L’affaire Madoff aura eu au moins quelque intérêt : celui de faire avancer la réglementation dans le sens d’une meilleure protection des investisseurs ; celui aussi d’apporter des réponses à certaines questions juridiques en suspens. A ce titre, un arrêt rendu par la Cour de cassation le 25 novembre dernier mérite d’être évoqué.
Par Arnaud Reygrobellet, professeur à l’université Paris X,
of counsel, CMS Bureau Francis Lefebvre
Etait en cause ici non le très fameux fonds Luxalpha Sicav, mais celui, dont UBS était également dépositaire, «Groupement Financier Ltd». Il s’agissait d’un OPCVM de droit des Iles Vierges Britanniques dont les actifs avaient été investis auprès de Bernard Madoff Investment Securities (BMIS). Le litige qui nous intéresse est né du fait qu’une société française avait demandé à une banque française de souscrire des parts de ce fonds. La banque a transmis ces ordres à sa succursale luxembourgeoise.
Lorsque la fraude Madoff a éclaté au grand jour, la société ayant investi dans le fonds a tenté comme beaucoup d’autres de rechercher la responsabilité de la banque ayant agi en l’occurrence au titre d’une simple réception-transmission d’ordres (RTO).

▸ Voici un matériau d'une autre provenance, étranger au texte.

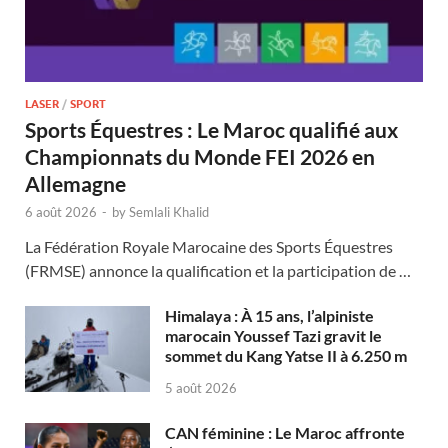
LASER
/
SPORT
Sports Équestres : Le Maroc qualifié aux
Championnats du Monde FEI 2026 en
Allemagne
6 août 2026
-
by
Semlali Khalid
La Fédération Royale Marocaine des Sports Équestres
(FRMSE) annonce la qualification et la participation de …
Himalaya : À 15 ans, l’alpiniste
marocain Youssef Tazi gravit le
sommet du Kang Yatse II à 6.250 m
5 août 2026
CAN féminine : Le Maroc affronte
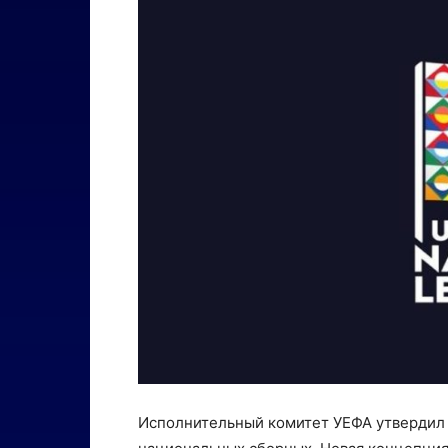
Исполнительный комитет УЕФА утвердил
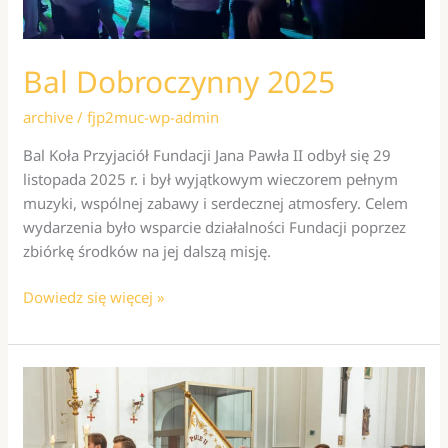
Bal Dobroczynny 2025
archive
/
fjp2muc-wp-admin
Bal Koła Przyjaciół Fundacji Jana Pawła II odbył się 29
listopada 2025 r. i był wyjątkowym wieczorem pełnym
muzyki, wspólnej zabawy i serdecznej atmosfery. Celem
wydarzenia było wsparcie działalności Fundacji poprzez
zbiórkę środków na jej dalszą misję.
Bal
Dowiedz się więcej »
Dobroczynny
2025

Elle obtient gain de cause, mais très partiellement.
La société avait d’abord tenté d’obtenir restitution de l’intégralité de l’investissement réalisé en plaidant que l’ordre donné avait été imparfaitement exécuté, dès lors que la souscription des parts du fonds avait été réalisée par la banque (les registres du fonds mentionnaient la banque comme titulaire des parts nominatives) en son nom propre alors qu’il aurait dû être exécuté au nom de la société cliente. Ce faisant, la banque aurait agi comme commissionnaire et non comme mandataire, sans en avoir préalablement informé son client, a fortiori sans avoir recueilli son consentement ; grief qui est effectivement de nature à entraîner l’inopposabilité de l’ordre au client, donc la restitution de l’intégralité des sommes versées (arrêt du 13 déc. 2011).